Count the lines in the entries below that contain the string "מישהו", treating case as significant, and give only that number.

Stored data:
* * *

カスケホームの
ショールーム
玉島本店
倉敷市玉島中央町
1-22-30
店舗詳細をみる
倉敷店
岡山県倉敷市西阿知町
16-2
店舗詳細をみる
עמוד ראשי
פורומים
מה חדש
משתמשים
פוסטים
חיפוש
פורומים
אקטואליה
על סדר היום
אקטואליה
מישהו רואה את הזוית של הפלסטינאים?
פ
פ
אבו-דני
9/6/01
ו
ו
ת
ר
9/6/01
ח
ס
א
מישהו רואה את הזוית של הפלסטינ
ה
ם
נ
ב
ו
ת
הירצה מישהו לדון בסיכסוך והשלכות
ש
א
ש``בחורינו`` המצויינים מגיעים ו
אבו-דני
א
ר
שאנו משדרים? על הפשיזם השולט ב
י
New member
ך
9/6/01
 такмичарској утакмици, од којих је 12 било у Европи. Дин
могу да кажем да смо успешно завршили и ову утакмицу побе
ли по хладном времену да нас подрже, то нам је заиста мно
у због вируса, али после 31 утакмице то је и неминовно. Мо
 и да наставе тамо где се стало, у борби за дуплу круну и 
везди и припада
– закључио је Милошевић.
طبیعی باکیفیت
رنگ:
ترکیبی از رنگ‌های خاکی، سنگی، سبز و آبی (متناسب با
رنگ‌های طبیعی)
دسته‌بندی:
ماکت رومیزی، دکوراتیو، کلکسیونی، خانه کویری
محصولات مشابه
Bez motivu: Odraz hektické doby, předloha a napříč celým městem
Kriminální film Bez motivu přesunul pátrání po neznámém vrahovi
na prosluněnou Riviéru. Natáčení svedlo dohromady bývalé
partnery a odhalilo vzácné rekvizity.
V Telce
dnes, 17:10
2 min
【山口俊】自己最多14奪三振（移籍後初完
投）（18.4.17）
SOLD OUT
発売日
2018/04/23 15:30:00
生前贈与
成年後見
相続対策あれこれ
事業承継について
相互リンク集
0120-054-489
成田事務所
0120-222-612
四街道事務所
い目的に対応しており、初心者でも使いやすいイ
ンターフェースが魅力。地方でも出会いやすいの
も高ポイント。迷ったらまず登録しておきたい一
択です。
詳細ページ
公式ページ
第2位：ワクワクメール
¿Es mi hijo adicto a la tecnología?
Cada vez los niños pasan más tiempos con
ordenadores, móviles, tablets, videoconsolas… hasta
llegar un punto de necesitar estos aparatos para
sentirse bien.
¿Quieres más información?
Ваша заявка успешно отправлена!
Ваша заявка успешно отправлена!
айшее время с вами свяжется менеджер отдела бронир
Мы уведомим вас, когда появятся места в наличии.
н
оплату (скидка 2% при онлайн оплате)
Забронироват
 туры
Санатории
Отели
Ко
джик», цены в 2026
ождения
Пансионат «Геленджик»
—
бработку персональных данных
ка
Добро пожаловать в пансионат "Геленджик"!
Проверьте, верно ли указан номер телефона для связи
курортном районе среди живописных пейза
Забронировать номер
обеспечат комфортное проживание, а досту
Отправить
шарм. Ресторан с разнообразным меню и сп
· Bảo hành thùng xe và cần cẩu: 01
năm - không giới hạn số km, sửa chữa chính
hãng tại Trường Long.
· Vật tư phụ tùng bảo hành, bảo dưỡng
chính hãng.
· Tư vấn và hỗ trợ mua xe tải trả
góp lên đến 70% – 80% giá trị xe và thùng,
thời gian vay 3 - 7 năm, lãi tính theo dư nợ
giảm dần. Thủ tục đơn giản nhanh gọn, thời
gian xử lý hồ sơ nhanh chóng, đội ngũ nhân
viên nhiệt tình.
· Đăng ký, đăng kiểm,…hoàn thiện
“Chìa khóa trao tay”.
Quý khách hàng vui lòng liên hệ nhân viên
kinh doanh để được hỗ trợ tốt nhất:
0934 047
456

* * *

SOLUTION TO THE EXERCISE> 3